American baseball player and manager (1854–1930)

David Elwood Rowe (October 9, 1854 - December 9, 1930) was an American outfielder and manager in Major League Baseball (MLB).

==Baseball career==
Rowe was born in Cold Spring Township, Lebanon County, Pennsylvania, in 1854. He had a younger brother, Jack Rowe, who also played and managed in the major leagues.

Dave Rowe started his professional baseball career playing two games for the Chicago White Stockings of the National League (NL) in 1877. In 1882, he made it back to the majors with the NL's Cleveland Blues, playing 24 games for them. In 1883, he played 59 games for the Baltimore Orioles of the American Association (AA).

In 1884, Rowe played for the St. Louis Maroons, which won the Union Association (UA) championship in that league's only year of existence. In 109 games, he had a batting average of .293 and led the UA in at bats with 485. Rowe stayed with the Maroons when they joined the NL in 1885, playing 16 games for them that season.

In 1886, Rowe was a player-manager for the NL's Kansas City Cowboys, appearing in 105 games for them. In 1887, he was a player-manager for the Lincoln Tree Planters of the Western League (WL). In 1888, Rowe played 32 games for the AA's Kansas City Cowboys. That was his last appearance in the major leagues.

Rowe was a player-manager for Denver of the Western Association (WA) in 1889 and 1890. In 1891, he was a player-manager for the WA's Lincoln Rustlers. He finished his professional baseball playing career in 1892 as a player-manager of the WL's Omaha Omahogs.

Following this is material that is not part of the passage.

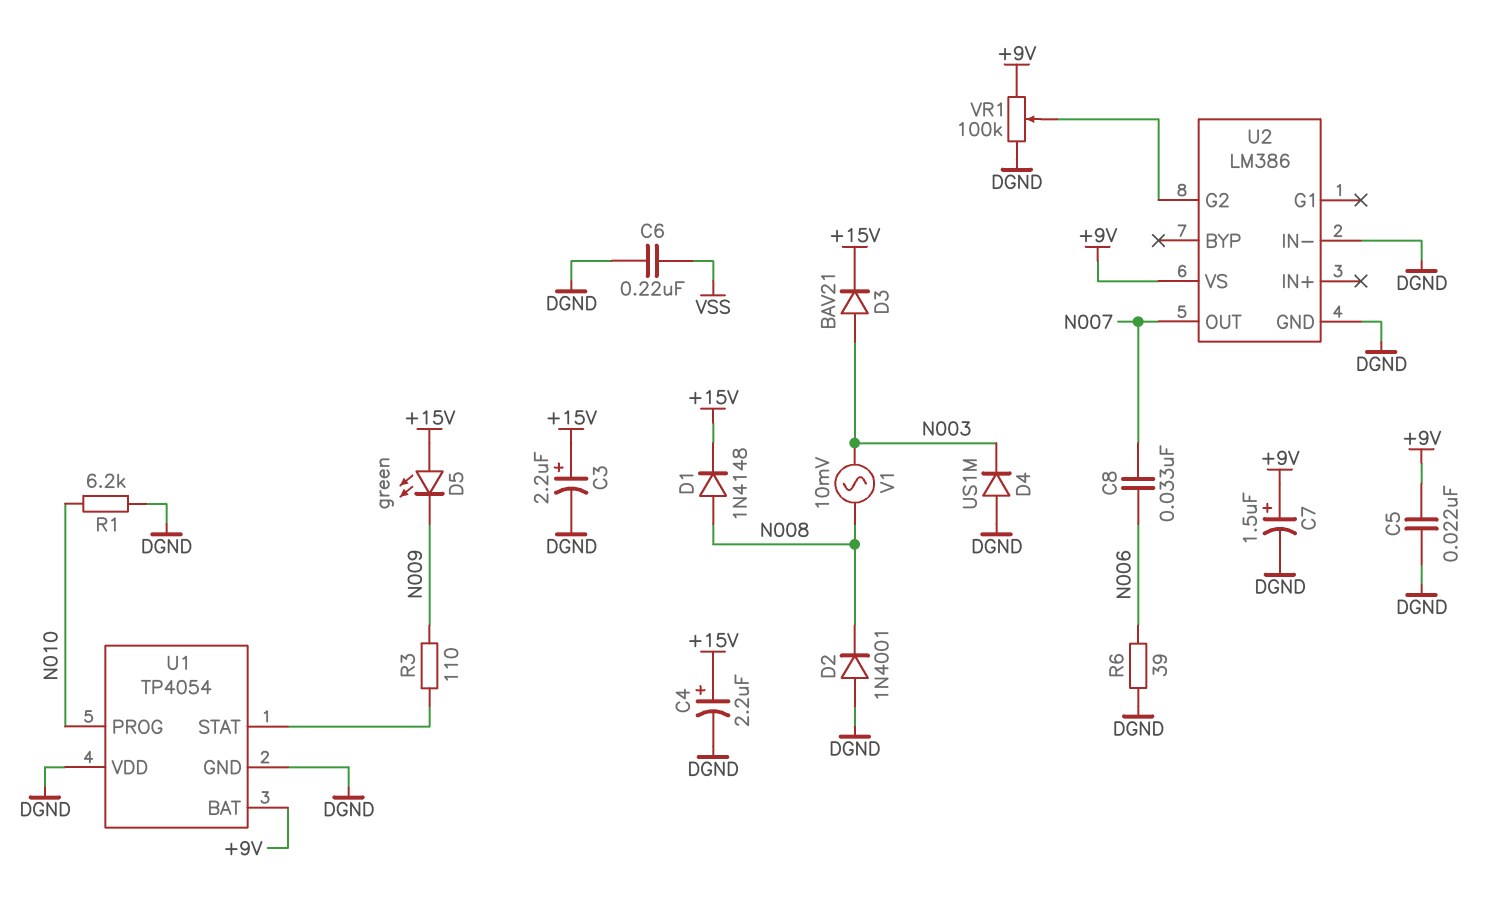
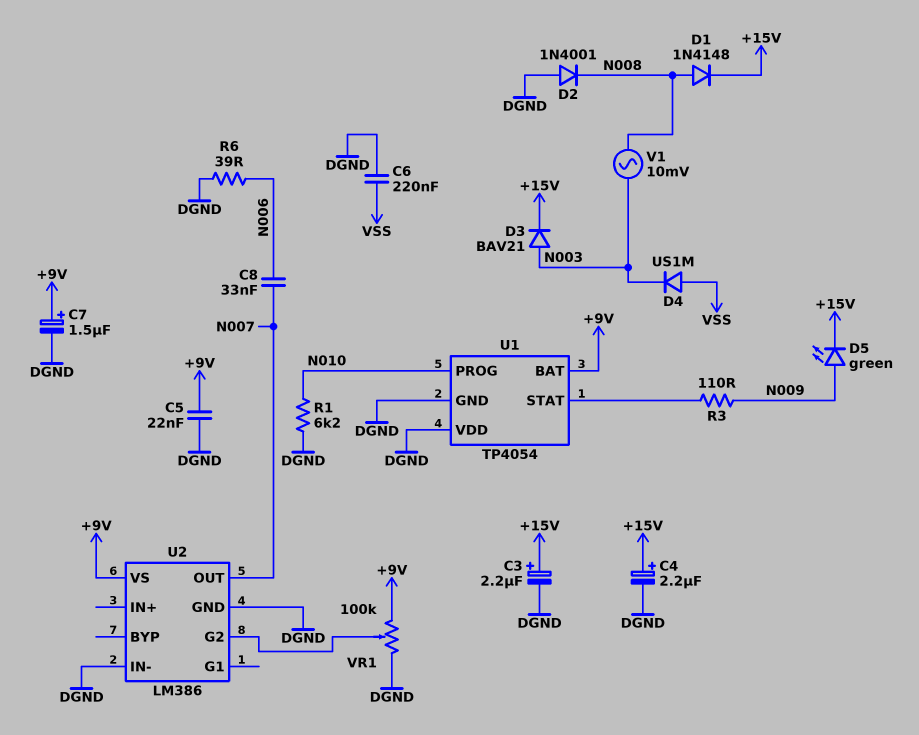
D4: diode US1M (A DGND, K N003) -> diode US1M (A VSS, K N003)
D5: LED green (A +15V, K N009) -> LED green (A N009, K +15V)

During his MLB career, Rowe played 347 games and had a .263 batting average, 8 home runs, 223 runs scored, and 90 runs batted in. He also played four games as a pitcher and had a 1–2 win–loss record with a 9.78 earned run average and 3 strikeouts.

In a game on July 24, 1882, Rowe pitched nine innings and allowed 35 runs to score, 12 of them earned, in a loss. This remains the single-game record for most runs scored against a pitcher in MLB history.

Rowe died in Glendale, California, in 1930. He is buried in Forest Lawn Memorial Park in Glendale.